_Tasks and exercises:_
1 - Answer these questions using the agreement excerpt:
(a) How much written notice is required to terminate the Agreement?
(b) What happens to the Agreement in the event of its assignment?
(c) Whose approval do the Sub-Advisor's supplemental arrangements require?
2 - In the agreement excerpt, condense the paragraph beginning "If the shareholders of the Series fail" into a short bulleted list that keeps its main facts.

_Source extract:_
6. Supplemental Arrangements
The Sub-Advisor may enter into arrangements with other
persons affiliated with the Sub-Advisor or with unaffiliated
third parties to better enable the Sub-Advisor to fulfill its
obligations under this Agreement for the provision of
certain personnel and facilities to the Sub-Advisor, subject
to written notification to and approval of the Manager
and, where required by applicable law, the Board of
Directors of the Fund.
7. Regulation
The Sub-Advisor shall submit to all regulatory and
administrative bodies having jurisdiction over the services
provided pursuant to this Agreement any information,
reports or other material which any such body may
request or require pursuant to applicable laws and
regulations.
8. Duration and Termination of This Agreement
No amendment of this Agreement shall be effective
unless in writing and signed by both parties. This
Agreement shall become effective with respect to a
Series as of the corresponding date set forth on Appendix
B to this Agreement, as may be amended from time to
time, and, unless otherwise terminated, shall continue in
effect for the initial term set forth on Appendix B to this
Agreement, and thereafter from year to year provided
that in each case the continuance is specifically approved
within the period required by the 1940 Act either by the
Board of Directors of the Fund or by a vote of a majority of
the outstanding voting securities of the Series and in
either event by a vote of a majority of the Board of
Directors of the Fund who are not interested persons of
the Manager, Principal Life Insurance Company, the Sub-
Advisor or the Fund cast in person at a meeting called for
the purpose of voting on such approval.
If the shareholders of the Series fail to approve the
Agreement or any continuance of the Agreement in
accordance with the requirements of the 1940 Act, the
Sub-Advisor will continue to act as Sub-Advisor with
respect to the Allocated Assets of such Series pending
the required approval of the Agreement or its
continuance or of any contract with the Sub-Advisor or a
different manager or sub-advisor or other definitive action;
provided, that the compensation received by the Sub-
Advisor in respect to the Allocated Assets of such Fund
during such period is in compliance with Rule 15a-4 under
the 1940 Act.
This Agreement may be terminated at any time without
the payment of any penalty by the Board of Directors of
the Fund or by the Sub-Advisor, the Manager or by vote of
a majority of the outstanding voting securities of the
Series on sixty days written notice. This Agreement shall
automatically terminate in the event of its assignment. In
interpreting the provisions of this Section 8, the definitions
contained in Section 2(a) of the 1940 Act (particularly the
definitions of "interested person," "assignment" and "voting
security") shall be applied.
9. Amendment of this Agreement
No material amendment of this Agreement shall be
effective until approved, if required by the 1940 Act or the
rules, regulations, interpretations or orders issued
thereunder, by vote of the holders of a majority of the
outstanding voting securities of the Series and by vote of a
majority of the Board of Directors of the Fund who are not
interested persons of the Manager, the Sub-Advisor,
Principal Life Insurance Company or the Fund cast in
person at a meeting called for the purpose of voting on such
approval.

Images with object cuboids

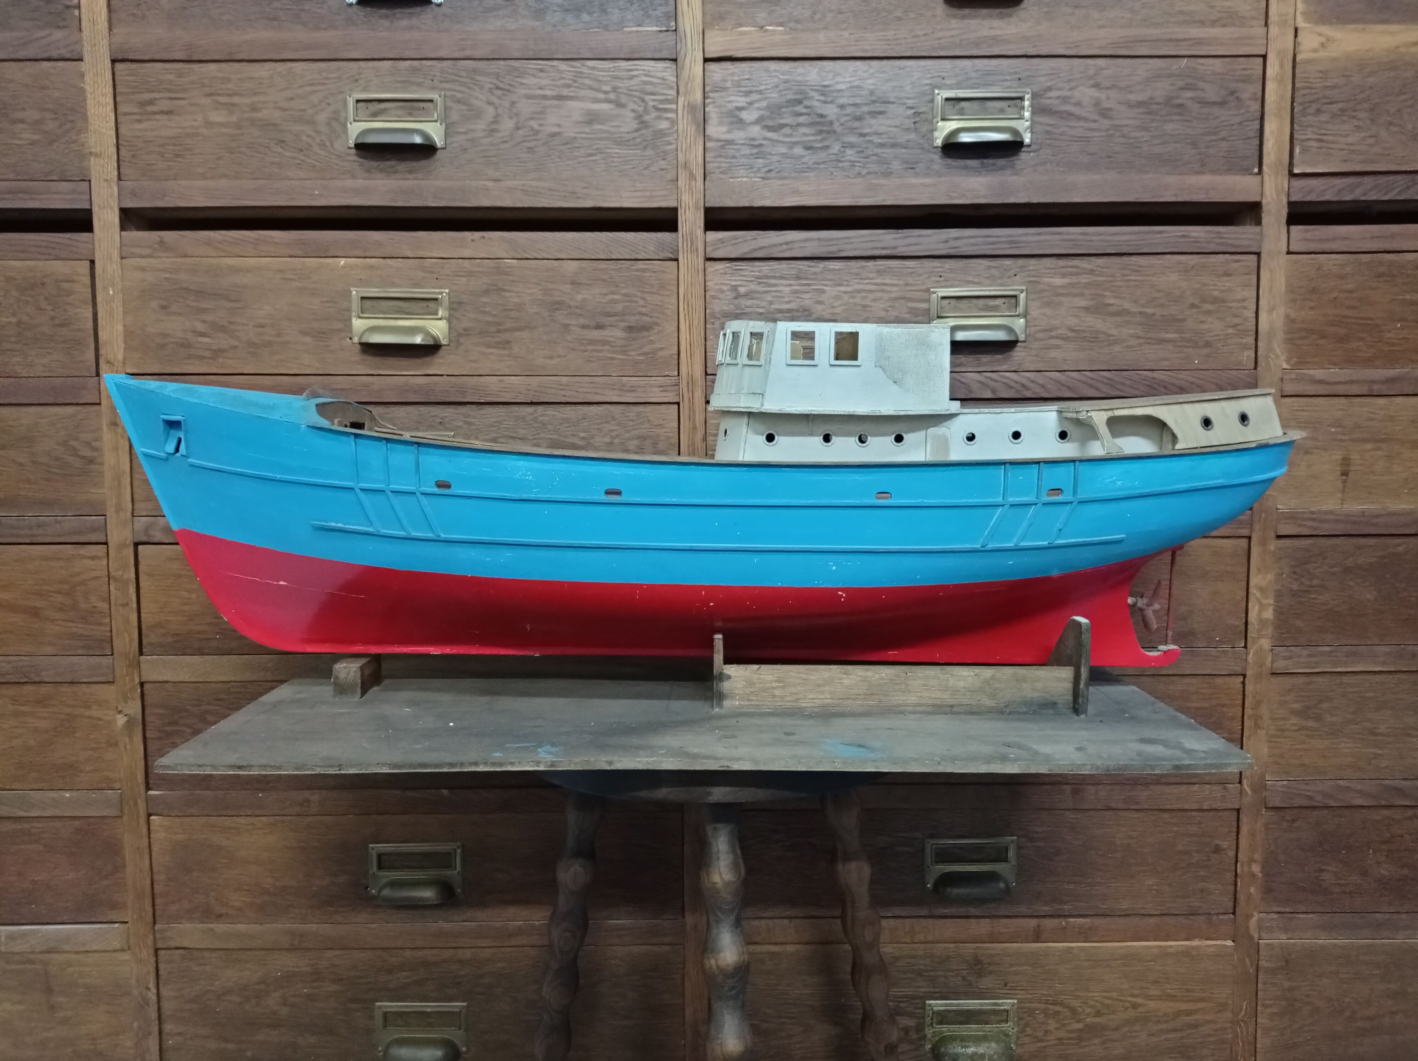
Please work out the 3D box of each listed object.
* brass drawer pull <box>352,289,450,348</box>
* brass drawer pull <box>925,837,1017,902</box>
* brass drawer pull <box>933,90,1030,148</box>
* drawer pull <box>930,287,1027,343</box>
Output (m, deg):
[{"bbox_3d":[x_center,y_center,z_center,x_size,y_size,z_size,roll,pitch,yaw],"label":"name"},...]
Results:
[{"bbox_3d":[-0.295,-0.202,1.085,0.092,0.053,0.021,0,5,0],"label":"brass drawer pull"},{"bbox_3d":[0.262,0.334,1.135,0.092,0.053,0.021,0,5,0],"label":"brass drawer pull"},{"bbox_3d":[0.259,-0.387,1.072,0.092,0.053,0.021,0,5,0],"label":"brass drawer pull"},{"bbox_3d":[0.258,-0.204,1.088,0.092,0.053,0.021,0,5,0],"label":"drawer pull"}]

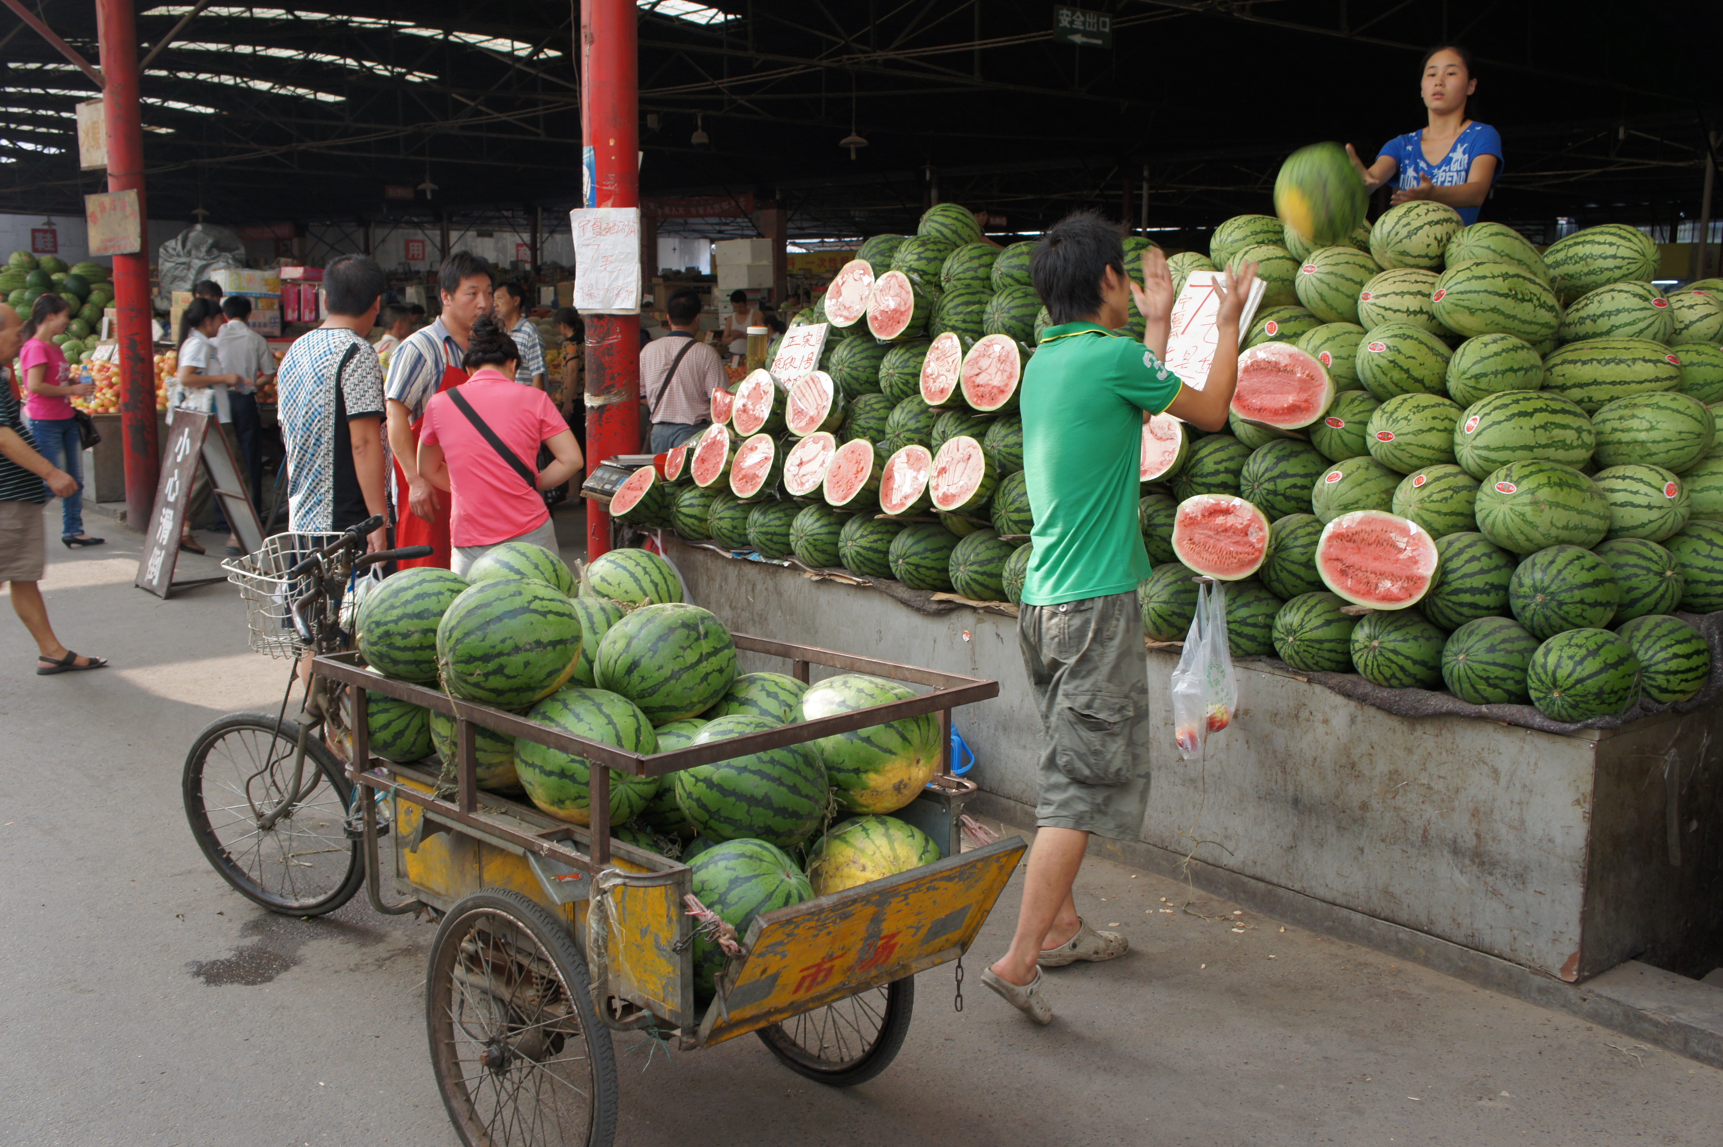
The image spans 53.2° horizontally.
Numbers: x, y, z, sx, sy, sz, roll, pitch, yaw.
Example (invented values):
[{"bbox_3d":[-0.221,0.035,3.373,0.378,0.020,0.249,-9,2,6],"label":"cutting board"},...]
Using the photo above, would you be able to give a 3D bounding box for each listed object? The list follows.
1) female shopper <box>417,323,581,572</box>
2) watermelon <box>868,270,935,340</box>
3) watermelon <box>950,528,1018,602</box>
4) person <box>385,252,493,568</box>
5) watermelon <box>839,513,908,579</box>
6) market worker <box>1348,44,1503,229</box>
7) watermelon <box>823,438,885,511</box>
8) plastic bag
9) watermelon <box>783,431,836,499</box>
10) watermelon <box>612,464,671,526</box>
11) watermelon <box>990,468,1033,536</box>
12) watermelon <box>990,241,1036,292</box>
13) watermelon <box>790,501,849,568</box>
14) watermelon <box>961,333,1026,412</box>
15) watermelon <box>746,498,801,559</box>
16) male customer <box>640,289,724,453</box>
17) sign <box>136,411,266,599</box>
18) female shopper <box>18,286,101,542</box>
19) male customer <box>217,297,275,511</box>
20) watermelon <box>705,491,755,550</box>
[{"bbox_3d":[-1.173,-0.067,5.671,0.520,1.520,0.380,-1,9,-9],"label":"female shopper"},{"bbox_3d":[0.162,-0.959,6.254,0.150,0.250,0.250,6,3,-42],"label":"watermelon"},{"bbox_3d":[0.384,-0.031,5.340,0.259,0.225,0.225,-6,11,-39],"label":"watermelon"},{"bbox_3d":[-1.343,-0.243,5.850,0.550,1.680,0.420,-6,11,-38],"label":"person"},{"bbox_3d":[0.038,-0.092,5.772,0.240,0.215,0.215,-7,12,-40],"label":"watermelon"},{"bbox_3d":[1.841,-0.912,5.671,0.500,1.600,0.550,8,11,39],"label":"market worker"},{"bbox_3d":[0.006,-0.325,6.004,0.140,0.250,0.250,24,-8,-39],"label":"watermelon"},{"bbox_3d":[0.907,0.254,4.548,0.120,0.480,0.170,-7,12,-40],"label":"plastic bag"},{"bbox_3d":[-0.134,-0.365,6.172,0.140,0.250,0.250,25,-9,-41],"label":"watermelon"},{"bbox_3d":[-0.856,-0.292,6.856,0.140,0.250,0.250,34,-12,-35],"label":"watermelon"},{"bbox_3d":[0.508,-0.217,5.300,0.245,0.210,0.210,-6,11,-39],"label":"watermelon"},{"bbox_3d":[0.546,-1.022,5.800,0.245,0.215,0.215,-6,11,-39],"label":"watermelon"},{"bbox_3d":[-0.138,-0.133,5.970,0.258,0.224,0.224,-6,11,-39],"label":"watermelon"},{"bbox_3d":[0.478,-0.653,5.732,0.140,0.260,0.260,9,1,-44],"label":"watermelon"},{"bbox_3d":[-0.306,-0.159,6.160,0.249,0.217,0.217,-6,11,-39],"label":"watermelon"},{"bbox_3d":[-0.924,-0.666,9.029,0.500,1.630,0.330,0,9,-5],"label":"male customer"},{"bbox_3d":[-3.612,-0.403,9.434,0.620,0.970,0.470,-7,12,-41],"label":"sign"},{"bbox_3d":[-4.942,-0.956,10.605,0.520,1.570,0.450,-1,9,-10],"label":"female shopper"},{"bbox_3d":[-4.123,-1.115,11.605,0.500,1.600,0.420,-1,9,-11],"label":"male customer"},{"bbox_3d":[-0.464,-0.196,6.342,0.240,0.215,0.215,-7,12,-40],"label":"watermelon"}]

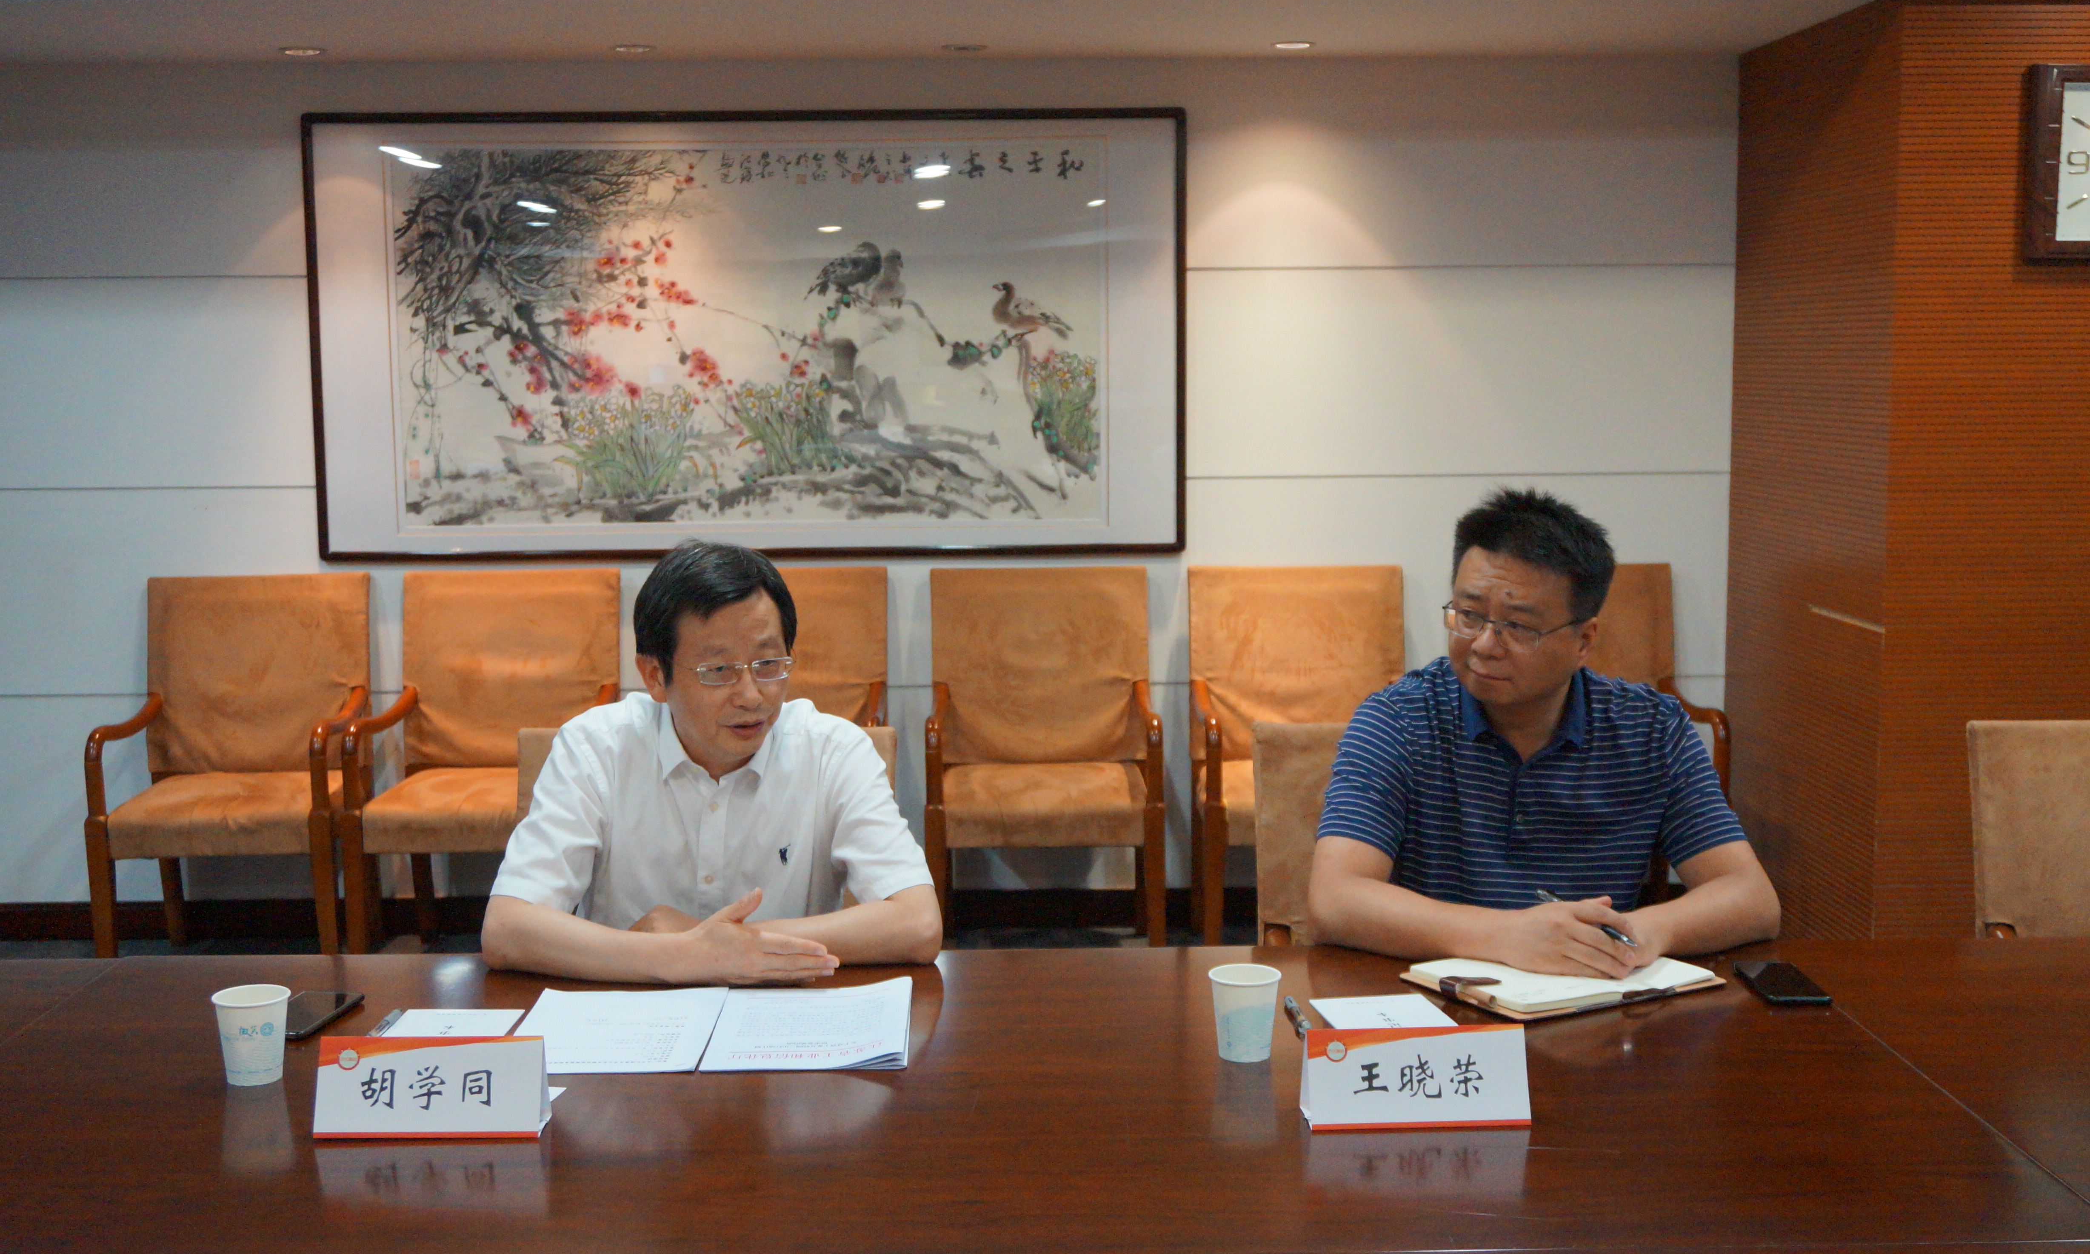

_Outputs by task:_
1 -
(a) Sixty days' written notice.
(b) It automatically terminates.
(c) The Manager's approval, after written notification, and, where applicable law requires it, the approval of the Board of Directors of the Fund.

2 -
- **Trigger:** The shareholders of the Series fail to approve the Agreement, or its continuance, as the 1940 Act requires.
- **Result:** The Sub-Advisor continues to serve as Sub-Advisor for the Series' Allocated Assets until one of the following occurs:
  - the required approval of the Agreement or its continuance,
  - approval of any contract with the Sub-Advisor or with a different manager or sub-advisor, or
  - other definitive action.
- **Condition:** The Sub-Advisor's compensation for the Allocated Assets during that period must comply with Rule 15a-4 under the 1940 Act.